Creditors, minister to discuss DEPA, NOME auctions today

Greece’s recently appointed energy minister Giorgos Stathakis is scheduled to meet with the creditor representatives this afternoon for talks concerning pending energy-sector prior actions required for the bailout program’s second review.

The creditor representatives are set to depart from Athens tomorrow. Natural gas market reforms and NOME auction revisions for the electricity market are the two key issues that remain unresolved.

The creditors are applying pressure for DEPA, the Public Gas Corporation, to fully withdraw from Greece’s retail natural gas market. Creditor representatives believe that such a move could represent the compensation being sought by Shell and Eni for the premature loss of their regional monopolies.

DEPA, the Public Gas Corporation, holds majority 51 percent stakes in the country’s three existing EPA gas supply companies. Shell holds a 49% stake in the company serving the wider Athens region, while the Italian multinational Eni holds 49% stakes in the Thessalia and Thessaloniki ventures.

According to certain sources, the creditor representatives will push for a commitment by Greek officials concerning DEPA’s retail gas market withdrawal as a condition for the completion of the bailout’s second review.

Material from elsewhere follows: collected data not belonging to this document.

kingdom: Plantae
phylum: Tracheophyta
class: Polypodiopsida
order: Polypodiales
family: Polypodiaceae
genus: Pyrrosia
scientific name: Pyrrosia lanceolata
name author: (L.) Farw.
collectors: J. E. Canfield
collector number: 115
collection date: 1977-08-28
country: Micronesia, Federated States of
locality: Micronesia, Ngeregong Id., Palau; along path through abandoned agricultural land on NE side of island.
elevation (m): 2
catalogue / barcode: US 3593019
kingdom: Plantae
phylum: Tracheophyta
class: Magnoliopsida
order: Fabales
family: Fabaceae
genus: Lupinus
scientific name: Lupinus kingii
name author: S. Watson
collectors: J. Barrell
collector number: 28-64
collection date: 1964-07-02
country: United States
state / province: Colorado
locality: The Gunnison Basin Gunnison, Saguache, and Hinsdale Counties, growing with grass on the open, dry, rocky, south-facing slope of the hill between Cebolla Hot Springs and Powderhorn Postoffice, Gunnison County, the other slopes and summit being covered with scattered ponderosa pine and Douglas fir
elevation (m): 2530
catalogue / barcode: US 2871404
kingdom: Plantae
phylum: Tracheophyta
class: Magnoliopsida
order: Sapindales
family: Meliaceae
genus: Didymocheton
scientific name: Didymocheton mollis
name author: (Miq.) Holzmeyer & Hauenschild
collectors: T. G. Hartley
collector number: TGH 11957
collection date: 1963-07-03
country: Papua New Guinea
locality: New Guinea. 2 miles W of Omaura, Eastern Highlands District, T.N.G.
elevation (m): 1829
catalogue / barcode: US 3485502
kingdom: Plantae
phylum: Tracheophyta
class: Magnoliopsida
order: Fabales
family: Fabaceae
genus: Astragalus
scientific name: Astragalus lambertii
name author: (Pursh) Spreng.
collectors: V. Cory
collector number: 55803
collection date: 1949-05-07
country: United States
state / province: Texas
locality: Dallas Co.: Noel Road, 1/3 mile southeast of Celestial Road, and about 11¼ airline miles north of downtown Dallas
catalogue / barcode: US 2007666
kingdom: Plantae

As for the electricity market, the creditors want a more effective formula for the NOME auctions, introduced last month with the intention of providing third parties with access to main power utility PPC’s low-cost lignite and hydropower sources as a measure to help break the utility’s market dominance. More specifically, the creditors want the auction starting price to be lowered in December, based on new CO2 emission allowance prices.